--- Geselecteerde tekst ---

RECHTBANK OVERIJSSEL

Afdeling Strafrecht - meervoudige kamer
Locatie Zwolle
Parketnummer: 07.650360-12 (P)
Uitspraak: 29 augustus 2013

VONNIS IN DE STRAFZAAK VAN:

het openbaar ministerie
tegen

[verdachte],

geboren op [geboortedag] 1962 te [geboorteplaats],
wonende te [adres].

ONDERZOEK TER TERECHTZITTING

Het onderzoek ter terechtzitting heeft plaatsgevonden op 15 augustus 2013.
De verdachte is verschenen, bijgestaan door mr. P.L.O. van de Waarsenburg, advocaat te Nijmegen.
Als officier van justitie was aanwezig mr. G.C. Pol.

--- Vastgelegde gegevens ---

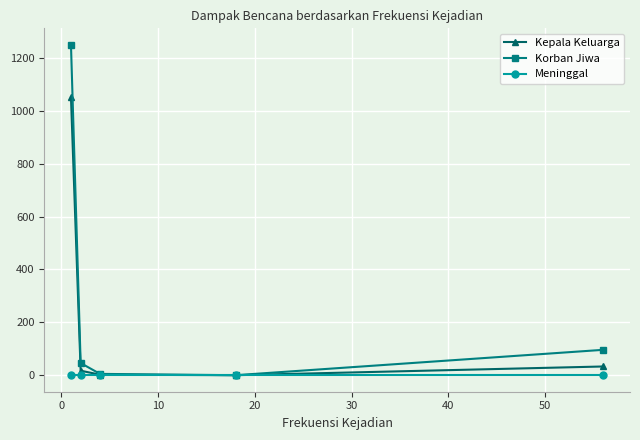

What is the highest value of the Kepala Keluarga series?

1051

---

Jouw opdrachten –
1/ Noem alle aardrijkskundige namen die in de uitspraak voorkomen.
2/ Schrijf het gedeelte van de uitspraak letterlijk over, beginnend bij "het openbaar ministerie" en eindigend bij "15 augustus 2013.".
Baseer je uitsluitend op de uitspraak en niet op de lijst.

Antwoorden per opdracht –
1/ Overijssel, Zwolle, Nijmegen

2/
het openbaar ministerie
tegen

[verdachte],

geboren op [geboortedag] 1962 te [geboorteplaats],
wonende te [adres].

ONDERZOEK TER TERECHTZITTING

Het onderzoek ter terechtzitting heeft plaatsgevonden op 15 augustus 2013.